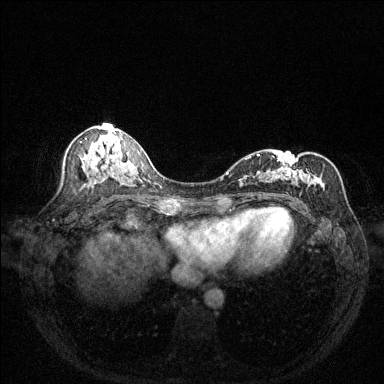
Breast MRI (dynamic contrast-enhanced), one axial slice. Slice 69 of 144 in the series (ordered by position). Dynamic contrast-enhanced series, time point 2 of 6 at this slice position (early post-contrast). 1.5 T. TE 1.7 ms, TR 4.6 ms. 1.2 mm slice thickness. 384 × 384 image matrix, field of view 320 × 320 mm. Female patient.
Structures marked on this image (semi-automatically segmented with operator editing):
- enhancing-tissue mask used for the functional tumour volume (all voxels passing the contrast-enhancement thresholds inside the analysis volume; usually the tumour): bounding box (x1, y1, x2, y2) in pixels: (245, 153, 322, 196)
——————
# What needs to be done:
A verbatim copy of the data, pictures removed, is the expected result.

# Response to this task:
Breast MRI (dynamic contrast-enhanced), one axial slice. Slice 69 of 144 in the series (ordered by position). Dynamic contrast-enhanced series, time point 2 of 6 at this slice position (early post-contrast). 1.5 T. TE 1.7 ms, TR 4.6 ms. 1.2 mm slice thickness. 384 × 384 image matrix, field of view 320 × 320 mm. Female patient.
Structures marked on this image (semi-automatically segmented with operator editing):
- enhancing-tissue mask used for the functional tumour volume (all voxels passing the contrast-enhancement thresholds inside the analysis volume; usually the tumour): bounding box (x1, y1, x2, y2) in pixels: (245, 153, 322, 196)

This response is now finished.